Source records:
━━━━

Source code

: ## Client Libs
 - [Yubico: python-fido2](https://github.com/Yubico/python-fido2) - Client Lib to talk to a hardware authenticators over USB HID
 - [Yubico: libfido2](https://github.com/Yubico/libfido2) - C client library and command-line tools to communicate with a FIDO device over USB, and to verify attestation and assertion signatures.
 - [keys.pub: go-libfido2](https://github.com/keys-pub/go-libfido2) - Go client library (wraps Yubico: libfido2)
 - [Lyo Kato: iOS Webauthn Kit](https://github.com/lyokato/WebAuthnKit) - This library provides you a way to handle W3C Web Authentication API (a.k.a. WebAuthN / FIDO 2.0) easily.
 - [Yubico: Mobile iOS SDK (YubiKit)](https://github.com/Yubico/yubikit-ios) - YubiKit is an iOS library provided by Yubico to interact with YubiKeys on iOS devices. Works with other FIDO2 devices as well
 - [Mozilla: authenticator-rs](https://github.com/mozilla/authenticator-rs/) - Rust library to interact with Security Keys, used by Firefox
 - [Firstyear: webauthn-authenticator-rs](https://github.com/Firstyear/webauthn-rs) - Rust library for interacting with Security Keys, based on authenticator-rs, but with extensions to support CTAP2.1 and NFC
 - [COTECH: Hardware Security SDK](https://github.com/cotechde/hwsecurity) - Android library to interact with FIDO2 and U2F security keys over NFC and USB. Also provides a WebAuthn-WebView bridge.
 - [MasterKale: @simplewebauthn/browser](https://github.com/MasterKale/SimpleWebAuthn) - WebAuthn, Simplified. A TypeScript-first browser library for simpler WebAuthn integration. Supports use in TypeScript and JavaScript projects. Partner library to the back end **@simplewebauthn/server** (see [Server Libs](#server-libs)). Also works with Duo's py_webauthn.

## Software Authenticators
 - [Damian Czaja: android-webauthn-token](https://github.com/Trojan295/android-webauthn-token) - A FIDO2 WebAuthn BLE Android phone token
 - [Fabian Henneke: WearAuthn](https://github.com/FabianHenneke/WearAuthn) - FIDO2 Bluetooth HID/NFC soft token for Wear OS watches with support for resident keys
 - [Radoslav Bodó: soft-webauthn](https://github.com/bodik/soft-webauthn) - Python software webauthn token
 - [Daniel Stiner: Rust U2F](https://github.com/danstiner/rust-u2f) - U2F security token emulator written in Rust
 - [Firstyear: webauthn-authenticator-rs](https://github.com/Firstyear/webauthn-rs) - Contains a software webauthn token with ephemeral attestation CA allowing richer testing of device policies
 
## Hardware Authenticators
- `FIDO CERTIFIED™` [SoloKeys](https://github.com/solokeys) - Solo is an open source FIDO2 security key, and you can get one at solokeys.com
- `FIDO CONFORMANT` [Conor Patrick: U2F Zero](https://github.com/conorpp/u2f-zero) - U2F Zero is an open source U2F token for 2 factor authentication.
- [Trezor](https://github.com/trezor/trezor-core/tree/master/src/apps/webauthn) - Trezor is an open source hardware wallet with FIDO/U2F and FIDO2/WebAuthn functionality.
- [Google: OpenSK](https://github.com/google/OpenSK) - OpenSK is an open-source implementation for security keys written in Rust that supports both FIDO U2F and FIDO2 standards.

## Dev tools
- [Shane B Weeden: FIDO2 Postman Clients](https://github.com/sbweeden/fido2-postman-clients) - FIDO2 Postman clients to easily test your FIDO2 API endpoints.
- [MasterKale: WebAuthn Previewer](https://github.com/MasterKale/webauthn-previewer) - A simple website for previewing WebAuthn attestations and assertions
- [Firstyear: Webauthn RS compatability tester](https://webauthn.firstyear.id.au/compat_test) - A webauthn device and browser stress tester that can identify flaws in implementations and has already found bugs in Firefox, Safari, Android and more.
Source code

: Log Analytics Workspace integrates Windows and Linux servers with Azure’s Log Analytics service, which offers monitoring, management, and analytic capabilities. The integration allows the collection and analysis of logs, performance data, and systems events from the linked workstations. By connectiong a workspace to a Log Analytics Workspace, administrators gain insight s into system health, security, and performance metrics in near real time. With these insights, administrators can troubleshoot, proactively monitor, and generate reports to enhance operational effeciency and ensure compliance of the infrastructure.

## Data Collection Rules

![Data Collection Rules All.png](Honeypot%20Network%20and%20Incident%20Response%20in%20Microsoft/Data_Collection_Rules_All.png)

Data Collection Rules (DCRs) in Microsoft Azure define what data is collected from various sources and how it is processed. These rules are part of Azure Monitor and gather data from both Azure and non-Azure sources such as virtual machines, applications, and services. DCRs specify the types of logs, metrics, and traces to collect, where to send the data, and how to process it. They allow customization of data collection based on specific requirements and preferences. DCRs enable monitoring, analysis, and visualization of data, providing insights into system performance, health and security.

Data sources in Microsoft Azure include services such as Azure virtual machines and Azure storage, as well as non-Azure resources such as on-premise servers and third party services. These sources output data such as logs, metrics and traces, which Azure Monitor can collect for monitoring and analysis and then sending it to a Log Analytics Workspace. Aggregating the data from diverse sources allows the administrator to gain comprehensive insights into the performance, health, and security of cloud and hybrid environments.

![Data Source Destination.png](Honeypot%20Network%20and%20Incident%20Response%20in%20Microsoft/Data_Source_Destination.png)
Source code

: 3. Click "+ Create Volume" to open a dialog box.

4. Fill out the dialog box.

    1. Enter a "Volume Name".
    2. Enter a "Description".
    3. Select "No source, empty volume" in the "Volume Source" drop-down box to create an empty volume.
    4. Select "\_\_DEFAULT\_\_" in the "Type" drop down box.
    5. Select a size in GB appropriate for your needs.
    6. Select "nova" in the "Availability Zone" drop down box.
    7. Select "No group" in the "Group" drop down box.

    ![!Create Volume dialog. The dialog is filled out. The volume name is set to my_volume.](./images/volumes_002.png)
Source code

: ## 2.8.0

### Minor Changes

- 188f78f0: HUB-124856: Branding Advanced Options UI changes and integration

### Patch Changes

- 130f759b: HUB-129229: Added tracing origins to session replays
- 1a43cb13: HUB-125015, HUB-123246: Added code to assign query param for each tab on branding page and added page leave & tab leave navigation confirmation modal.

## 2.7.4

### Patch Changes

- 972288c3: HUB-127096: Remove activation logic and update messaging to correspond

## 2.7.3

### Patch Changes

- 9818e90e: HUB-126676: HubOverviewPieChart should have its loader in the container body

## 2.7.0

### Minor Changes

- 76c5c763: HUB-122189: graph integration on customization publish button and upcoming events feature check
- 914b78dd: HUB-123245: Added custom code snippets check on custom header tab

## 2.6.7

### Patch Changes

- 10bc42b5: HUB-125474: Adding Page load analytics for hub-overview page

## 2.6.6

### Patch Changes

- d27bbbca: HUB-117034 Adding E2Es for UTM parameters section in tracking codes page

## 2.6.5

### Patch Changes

━━━━

#### What you are asked to do:
Please lay out each line from all of the rows above as a JSON list of strings, with one string per line and blank lines omitted.

#### Answer section:
[
  "Source code",
  ": ## Client Libs",
  " - [Yubico: python-fido2](https://github.com/Yubico/python-fido2) - Client Lib to talk to a hardware authenticators over USB HID",
  " - [Yubico: libfido2](https://github.com/Yubico/libfido2) - C client library and command-line tools to communicate with a FIDO device over USB, and to verify attestation and assertion signatures.",
  " - [keys.pub: go-libfido2](https://github.com/keys-pub/go-libfido2) - Go client library (wraps Yubico: libfido2)",
  " - [Lyo Kato: iOS Webauthn Kit](https://github.com/lyokato/WebAuthnKit) - This library provides you a way to handle W3C Web Authentication API (a.k.a. WebAuthN / FIDO 2.0) easily.",
  " - [Yubico: Mobile iOS SDK (YubiKit)](https://github.com/Yubico/yubikit-ios) - YubiKit is an iOS library provided by Yubico to interact with YubiKeys on iOS devices. Works with other FIDO2 devices as well",
  " - [Mozilla: authenticator-rs](https://github.com/mozilla/authenticator-rs/) - Rust library to interact with Security Keys, used by Firefox",
  " - [Firstyear: webauthn-authenticator-rs](https://github.com/Firstyear/webauthn-rs) - Rust library for interacting with Security Keys, based on authenticator-rs, but with extensions to support CTAP2.1 and NFC",
  " - [COTECH: Hardware Security SDK](https://github.com/cotechde/hwsecurity) - Android library to interact with FIDO2 and U2F security keys over NFC and USB. Also provides a WebAuthn-WebView bridge.",
  " - [MasterKale: @simplewebauthn/browser](https://github.com/MasterKale/SimpleWebAuthn) - WebAuthn, Simplified. A TypeScript-first browser library for simpler WebAuthn integration. Supports use in TypeScript and JavaScript projects. Partner library to the back end **@simplewebauthn/server** (see [Server Libs](#server-libs)). Also works with Duo's py_webauthn.",
  "## Software Authenticators",
  " - [Damian Czaja: android-webauthn-token](https://github.com/Trojan295/android-webauthn-token) - A FIDO2 WebAuthn BLE Android phone token",
  " - [Fabian Henneke: WearAuthn](https://github.com/FabianHenneke/WearAuthn) - FIDO2 Bluetooth HID/NFC soft token for Wear OS watches with support for resident keys",
  " - [Radoslav Bodó: soft-webauthn](https://github.com/bodik/soft-webauthn) - Python software webauthn token",
  " - [Daniel Stiner: Rust U2F](https://github.com/danstiner/rust-u2f) - U2F security token emulator written in Rust",
  " - [Firstyear: webauthn-authenticator-rs](https://github.com/Firstyear/webauthn-rs) - Contains a software webauthn token with ephemeral attestation CA allowing richer testing of device policies",
  "## Hardware Authenticators",
  "- `FIDO CERTIFIED™` [SoloKeys](https://github.com/solokeys) - Solo is an open source FIDO2 security key, and you can get one at solokeys.com",
  "- `FIDO CONFORMANT` [Conor Patrick: U2F Zero](https://github.com/conorpp/u2f-zero) - U2F Zero is an open source U2F token for 2 factor authentication.",
  "- [Trezor](https://github.com/trezor/trezor-core/tree/master/src/apps/webauthn) - Trezor is an open source hardware wallet with FIDO/U2F and FIDO2/WebAuthn functionality.",
  "- [Google: OpenSK](https://github.com/google/OpenSK) - OpenSK is an open-source implementation for security keys written in Rust that supports both FIDO U2F and FIDO2 standards.",
  "## Dev tools",
  "- [Shane B Weeden: FIDO2 Postman Clients](https://github.com/sbweeden/fido2-postman-clients) - FIDO2 Postman clients to easily test your FIDO2 API endpoints.",
  "- [MasterKale: WebAuthn Previewer](https://github.com/MasterKale/webauthn-previewer) - A simple website for previewing WebAuthn attestations and assertions",
  "- [Firstyear: Webauthn RS compatability tester](https://webauthn.firstyear.id.au/compat_test) - A webauthn device and browser stress tester that can identify flaws in implementations and has already found bugs in Firefox, Safari, Android and more.",
  "Source code",
  ": Log Analytics Workspace integrates Windows and Linux servers with Azure’s Log Analytics service, which offers monitoring, management, and analytic capabilities. The integration allows the collection and analysis of logs, performance data, and systems events from the linked workstations. By connectiong a workspace to a Log Analytics Workspace, administrators gain insight s into system health, security, and performance metrics in near real time. With these insights, administrators can troubleshoot, proactively monitor, and generate reports to enhance operational effeciency and ensure compliance of the infrastructure.",
  "## Data Collection Rules",
  "![Data Collection Rules All.png](Honeypot%20Network%20and%20Incident%20Response%20in%20Microsoft/Data_Collection_Rules_All.png)",
  "Data Collection Rules (DCRs) in Microsoft Azure define what data is collected from various sources and how it is processed. These rules are part of Azure Monitor and gather data from both Azure and non-Azure sources such as virtual machines, applications, and services. DCRs specify the types of logs, metrics, and traces to collect, where to send the data, and how to process it. They allow customization of data collection based on specific requirements and preferences. DCRs enable monitoring, analysis, and visualization of data, providing insights into system performance, health and security.",
  "Data sources in Microsoft Azure include services such as Azure virtual machines and Azure storage, as well as non-Azure resources such as on-premise servers and third party services. These sources output data such as logs, metrics and traces, which Azure Monitor can collect for monitoring and analysis and then sending it to a Log Analytics Workspace. Aggregating the data from diverse sources allows the administrator to gain comprehensive insights into the performance, health, and security of cloud and hybrid environments.",
  "![Data Source Destination.png](Honeypot%20Network%20and%20Incident%20Response%20in%20Microsoft/Data_Source_Destination.png)",
  "Source code",
  ": 3. Click \"+ Create Volume\" to open a dialog box.",
  "4. Fill out the dialog box.",
  "    1. Enter a \"Volume Name\".",
  "    2. Enter a \"Description\".",
  "    3. Select \"No source, empty volume\" in the \"Volume Source\" drop-down box to create an empty volume.",
  "    4. Select \"\\_\\_DEFAULT\\_\\_\" in the \"Type\" drop down box.",
  "    5. Select a size in GB appropriate for your needs.",
  "    6. Select \"nova\" in the \"Availability Zone\" drop down box.",
  "    7. Select \"No group\" in the \"Group\" drop down box.",
  "    ![!Create Volume dialog. The dialog is filled out. The volume name is set to my_volume.](./images/volumes_002.png)",
  "Source code",
  ": ## 2.8.0",
  "### Minor Changes",
  "- 188f78f0: HUB-124856: Branding Advanced Options UI changes and integration",
  "### Patch Changes",
  "- 130f759b: HUB-129229: Added tracing origins to session replays",
  "- 1a43cb13: HUB-125015, HUB-123246: Added code to assign query param for each tab on branding page and added page leave & tab leave navigation confirmation modal.",
  "## 2.7.4",
  "### Patch Changes",
  "- 972288c3: HUB-127096: Remove activation logic and update messaging to correspond",
  "## 2.7.3",
  "### Patch Changes",
  "- 9818e90e: HUB-126676: HubOverviewPieChart should have its loader in the container body",
  "## 2.7.0",
  "### Minor Changes",
  "- 76c5c763: HUB-122189: graph integration on customization publish button and upcoming events feature check",
  "- 914b78dd: HUB-123245: Added custom code snippets check on custom header tab",
  "## 2.6.7",
  "### Patch Changes",
  "- 10bc42b5: HUB-125474: Adding Page load analytics for hub-overview page",
  "## 2.6.6",
  "### Patch Changes",
  "- d27bbbca: HUB-117034 Adding E2Es for UTM parameters section in tracking codes page",
  "## 2.6.5",
  "### Patch Changes"
]